■ **Your tasks**
1. In the bogey bird article below, in what month and year were the final two species on the list seen?
2. Continue the bogey bird article below, picking up after its last sentence.

■ **Quoted passage**
* * *

Some birds just seem to elude you, no matter how hard you try. But don’t give up – Paul Brook took eight years to bag his bogeys!

In 2015, I took on an ambitious birding challenge. I would try to see 12 ‘bogey birds’ that had frequently or frustratingly evaded me, or which I’d gazed at longingly in my first bird book many years ago, but still never seen with my own eyes.

The challenge to find these tricksy species would long outlive that first year. There would be glorious successes and dismal failures, until finally, in May 2023, I saw the final two within a week of each other. This is the story of my Bogey Bird Challenge.

2015: Three down...

In the (theoretical) year of my challenge, I managed just three birds on my list.

After regularly taunting me on autumn trips to the east coast, the Great Grey Shrike was high on my wish list. When one turned up closer to home, at Heslington Tilmire, I couldn’t resist trying my luck. Perhaps it was a bad omen when I bumped into a fellow birder I’d met when we’d both failed to see Hawfinches in Sherwood Forest earlier that year. We failed to see the shrike, too, and, annoyingly, it was reported again the next day.

* * *

■ **Provided data**

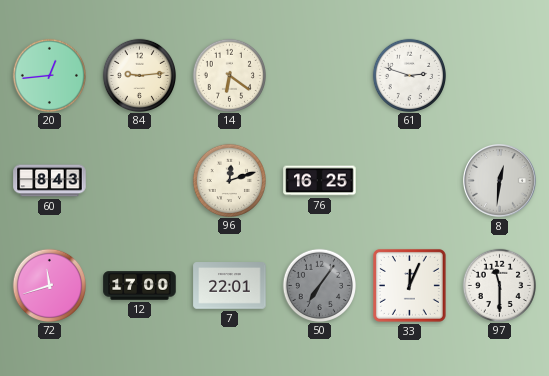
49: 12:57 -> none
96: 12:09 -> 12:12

* * *

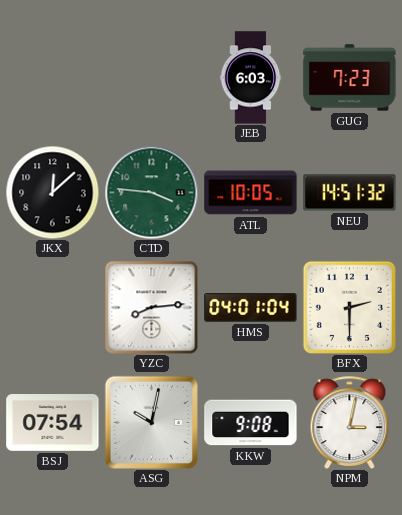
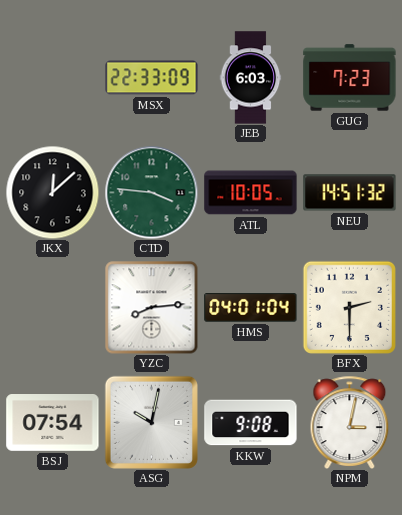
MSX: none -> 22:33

* * *

■ **Answers**
1. May 2023.

2.
I tried again at the next opportunity, this time taking my son, Daniel. A man ahead of us started waving and pointing – when we caught up he said the shrike had just flown across the field. We’d missed a close-up view, but he spotted where it had landed and bingo, there it was, distant but unmistakably our bird! Since then, I’ve seen two Great Grey Shrikes, both near York – at Acaster Airfield in 2017 at the seventh attempt, and at Wistow in 2022 at the second attempt. This bird will, it seems, always make itself hard to find.

As lifers and rarities go, I’ve been spoiled by Black-necked Grebes. After seeing several reports and photos of them at St Aidan’s RSPB, I made my first trip there in May. After walking round a good portion of the site, I asked a fellow birder if he knew where to find them. He pointed to a pool just behind him. “They're literally just there,” he said. And so they were, almost within touching distance – a pair with stripy little chicks, some of them hitching a ride on a parent’s back. They became an instant favourite. I now go back every spring on a Black-necked Grebe pilgrimage.

Silver birches of Stensall Common yielded a Lesser Spotted Woodpecker
PHOTOS (UNLESS STATED): PAUL BROOK

May 2015 turned out to be a very productive month. A gold-standard lifer – a beautiful Montagu’s Harrier at Blacktoft Sands – was swiftly followed by one of the most surprising and exciting moments of my birding life.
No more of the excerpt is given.